* Record set *
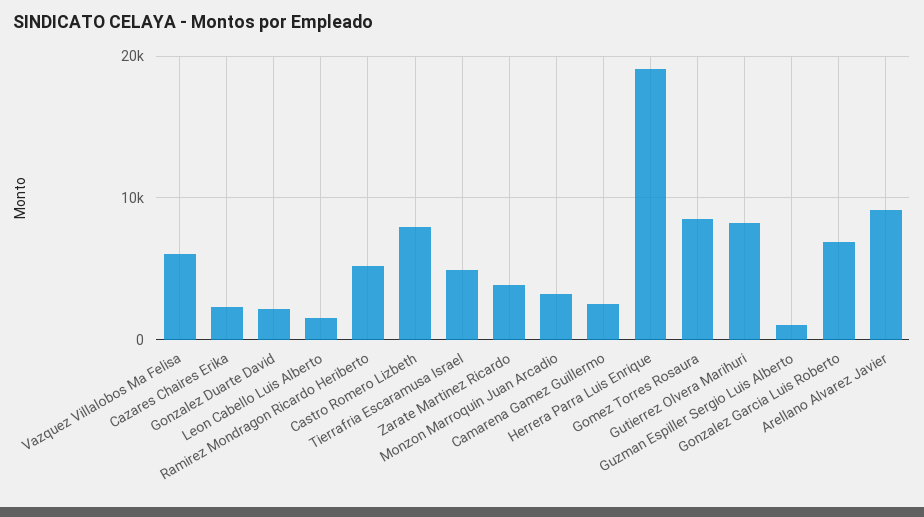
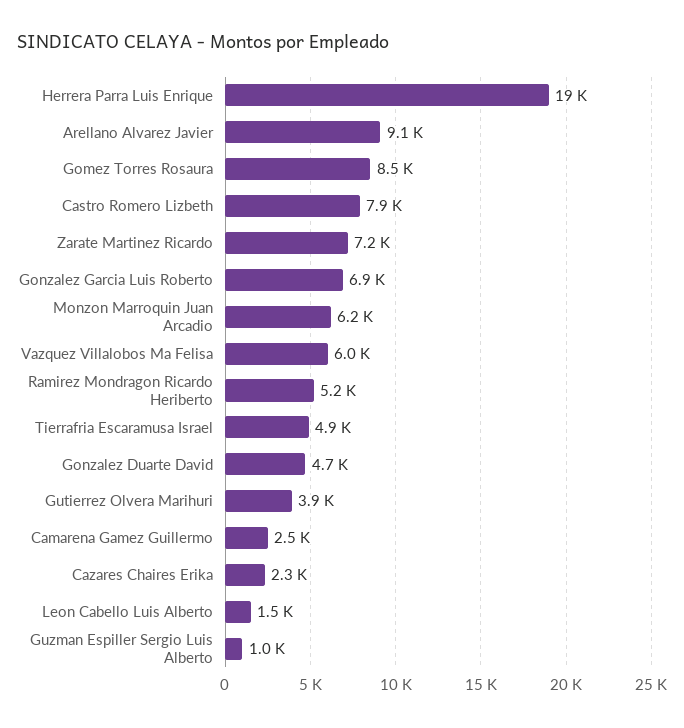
Gonzalez Duarte David: 2000 -> 4700
Zarate Martinez Ricardo: 4000 -> 7200
Monzon Marroquin Juan Arcadio: 3000 -> 6200
Gutierrez Olvera Marihuri: 8000 -> 3900

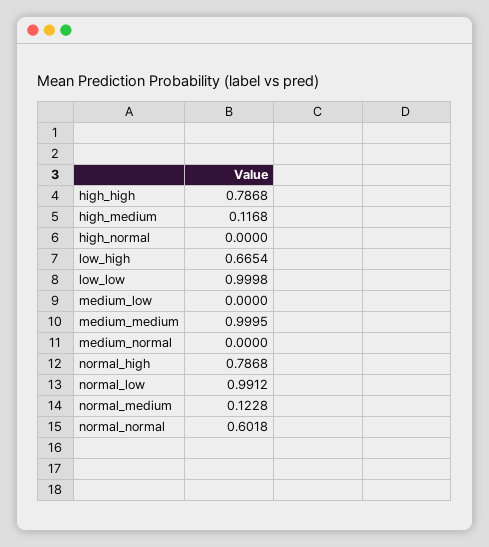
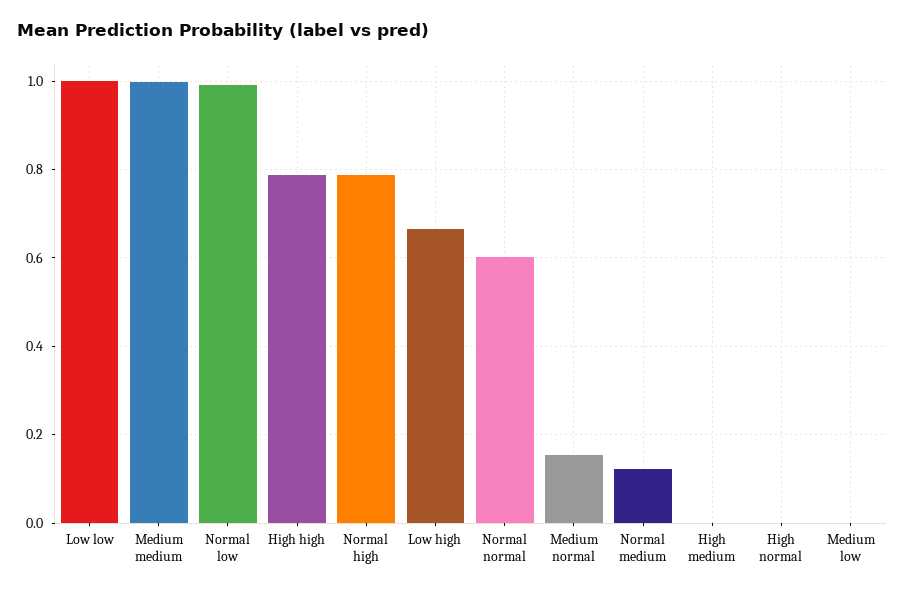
high_medium: 0.1168 -> 0
medium_normal: 0 -> 0.16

* Task directions *
What should appear is an exact copy of the lines from the one containing "Gutierrez Olvera Marihuri: 8000 -> 3900" through the last line of the records above, pictures excluded.

* Solution for this exercise *
Gutierrez Olvera Marihuri: 8000 -> 3900

high_medium: 0.1168 -> 0
medium_normal: 0 -> 0.16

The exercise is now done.